GIVEN TEXT:
==============================

Like most girls my age, or older, who have been jaded before or stucked in a long term relationship that have obviously stale would say "it's just so tiring to start a relationship all over again, finding a man and have to know him from scratch, go back to square one to know someone new and spend time to strengthen the relationship between the two all over again. It's tiring, and tedious. So most of us, or maybe just me and a couple of girls I know, don't even bother trying and continue to be with the same guy she spent years with without love but only because we're too tired to try. Maybe a girl's age curve plays a part, we don't really have much time after turning 25.

I felt exactly the same way, maybe I'm lazy or plain jaded to try again. I can't remember how many times it had happen that after giving myself another chance to try, it still turns out wrong. I lost count of the number of times I've used the word 'tired', but I really am. Too tired to try again, too tired to put in effort to make something work but it doesn't, too tired to go through another heart break, too tired to fix it and pick myself up again.

==============================

DATA SHOWN:
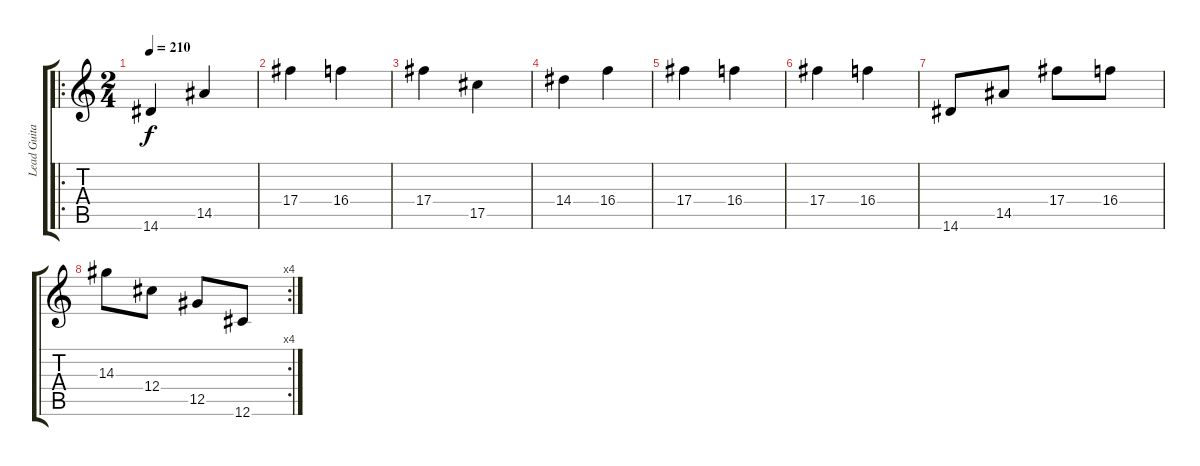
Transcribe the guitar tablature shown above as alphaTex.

==============================

SHORT EXERCISE 1: In the passage about being too tired to start a new relationship, after what age does the writer say women don't really have much time?
SHORT EXERCISE 2: Continue the passage about being too tired to start a new relationship, starting right after its last sentence.

TASK RESPONSE 1: After turning 25.

TASK RESPONSE 2:
Until someone taught or reminded me that being in a new relationship, there shouldn't be any pressure, we don't have to worry about going through the trouble of dating, catching a movie, knowing each other indepth, putting in effort on purpose just to make it work. It should come naturally, effortless and easy. To the extent whereby it's here and you don't even know it. When that happens, you won't find it a chore, you won't feel tired at all.

It gives me hope, and strength. The barrier of defence which I've rebuilt the past year is up again, I don't know if I should let it down or take it away, but it all seems so easy out of a sudden, maybe I don't really need that wall anymore.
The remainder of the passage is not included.